Am I as offended as he is? No, but I will say that just because you CAN do something doesn't mean you SHOULD. If anything I find it to be a lame and poorly executed remix of another photographer's work. If you're going to remix something, add something of your own to it. Playing coloring book doesn't quite cut it for me.

ETA: I did certainly find them interesting to look at and to reconsider as works, however, so that was neat, as it very completely changed my original thoughts and made me consider the color of the scene, to think about how it would have actually looked.

Message edited by author 2012-11-01 05:02:16.
11/01/2012 08:18:07 AM · #5
meh,if he's arguing that a bit of research shroud have been to accurately portray the color, i agree, if he's complaining that images should have been left B/W then i say, the images were taken in black and white for not for artistic reason but because thats the only equipment they had.
11/01/2012 08:30:52 AM · #6
I think the critique was a bit overboard. I don't think these were meant to replace the originals, if they were then I would have a problem and I know I wouldn't be alone. But in my opinion they were just meant to illustrate how color can really affect the mood of a photograph. I like them for the most part (here again I wouldn't want them to replace the original). I think most were well done, with somethings like the color of the eyes, being a bit overdone. I think it is an interesting study on how color versus black and white and how differently we would view the past if photos were in color.
11/01/2012 08:48:58 AM · #7
I was expecting an hdr-ed mess to be honest because I viewed the pictures after reading the rant. It would make sense for b/w purists to be appalled over corrupted images of an artist who deliberately chose b/w as his mode of expression but for pictures taken in b/w out of necessity I don't the angst is worth it.

11/01/2012 08:53:36 AM · #8
while I do like the originals better... I don't think "atrocious" is the word I'd use to describe tthese photos.
the originals convey a sense of history... but... the colorizes photos are interesting in their own right.
I prefer the "kiss" photo in color. if there was a different DOF, I would prefer the black and white.
same with the burning Monk photo. I like the color version better. it portrays a sense of reality... the bright color of the blaze and the look on the face is much more emotional in color, IMO.
11/01/2012 09:01:25 AM · #9
I think they're awesome. They are well done and realistic looking. I especially loved the Lincoln ones.
11/01/2012 09:22:50 AM · #10
O.K. I looked at the photos and then read the plaint of the other photographer (Ctein).

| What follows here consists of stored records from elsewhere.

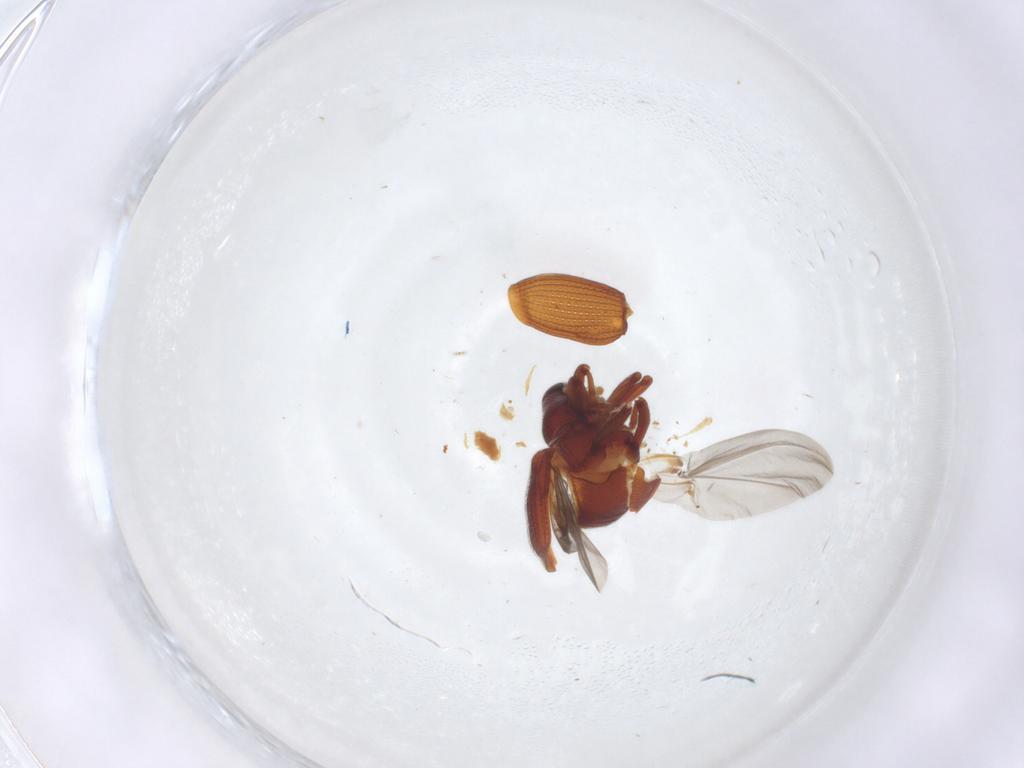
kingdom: Animalia
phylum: Arthropoda
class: Insecta
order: Coleoptera
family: Curculionidae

I don't think that they are as horribly done as Ctein makes them out to be. Rather many are tastefully done with realistic tones. That said, I think these colorized versions run the possible danger of being accepted alongside or even replace the originals in preference to the crowd.

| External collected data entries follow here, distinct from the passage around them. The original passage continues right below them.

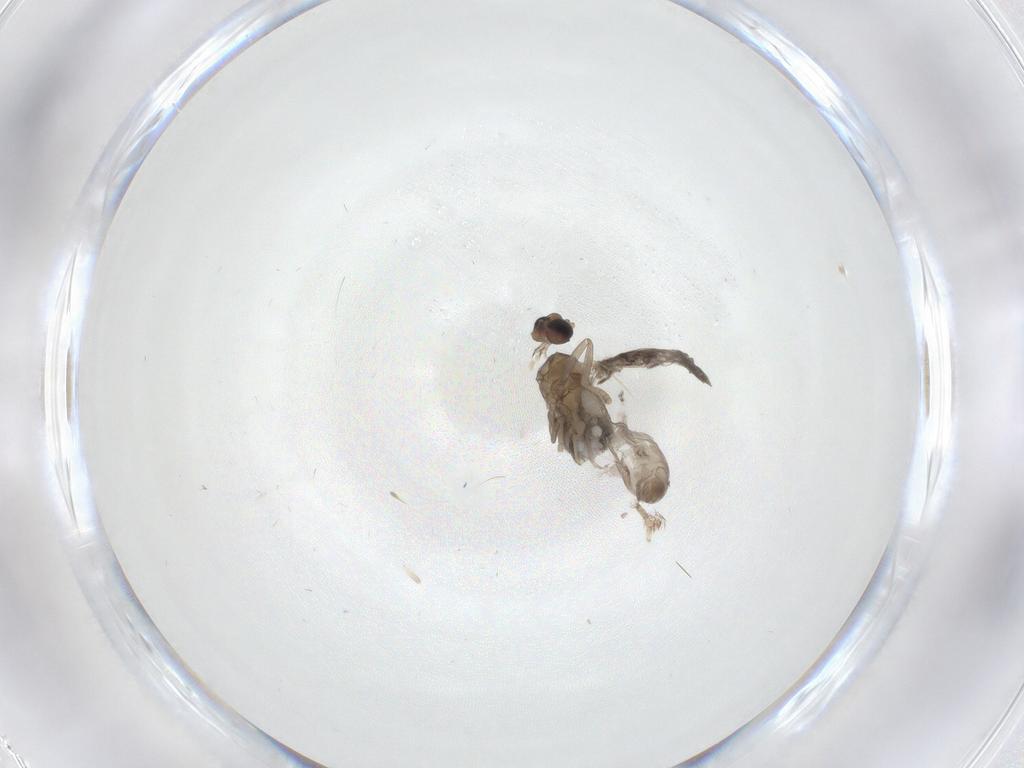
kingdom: Animalia
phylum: Arthropoda
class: Insecta
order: Diptera
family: Cecidomyiidae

It also makes me question whose 'vision' are we accepting. Are we to readily believe that Lincoln had that much grey hairs in his beard and hair in one of the shots or is that artistic license by the colorizer taking place? I see that the colorizer made Lincoln's eyes blue, but Ctein quotes Lincoln's description of himself as " one hundred and eighty pounds; dark complexion, with coarse black hair, and grey eyes". Not taking that at face value, I did a Google search and found that quote of Lincoln's on several sites. I think many people run the danger of readily accepting the color versions at face value if we do not question.

My last thoughts on this is that some of these colorized photos remove the subject from their 'time period'. The era that the Lincoln photos were taken the equipment of the era could only yield B&W. It was not until 1907 when the first color plate, Autochrome came into being. By colorizing B&W photos that are historical representations of time and people I feel you run the danger of blurring the timeline.

Message edited by author 2012-11-01 09:34:21.
11/01/2012 09:30:21 AM · #11
I am not against coloring the old photos...However the impact is reduced on a few of them. The color ones are definately good. I think that this other photog greatly over exagerated.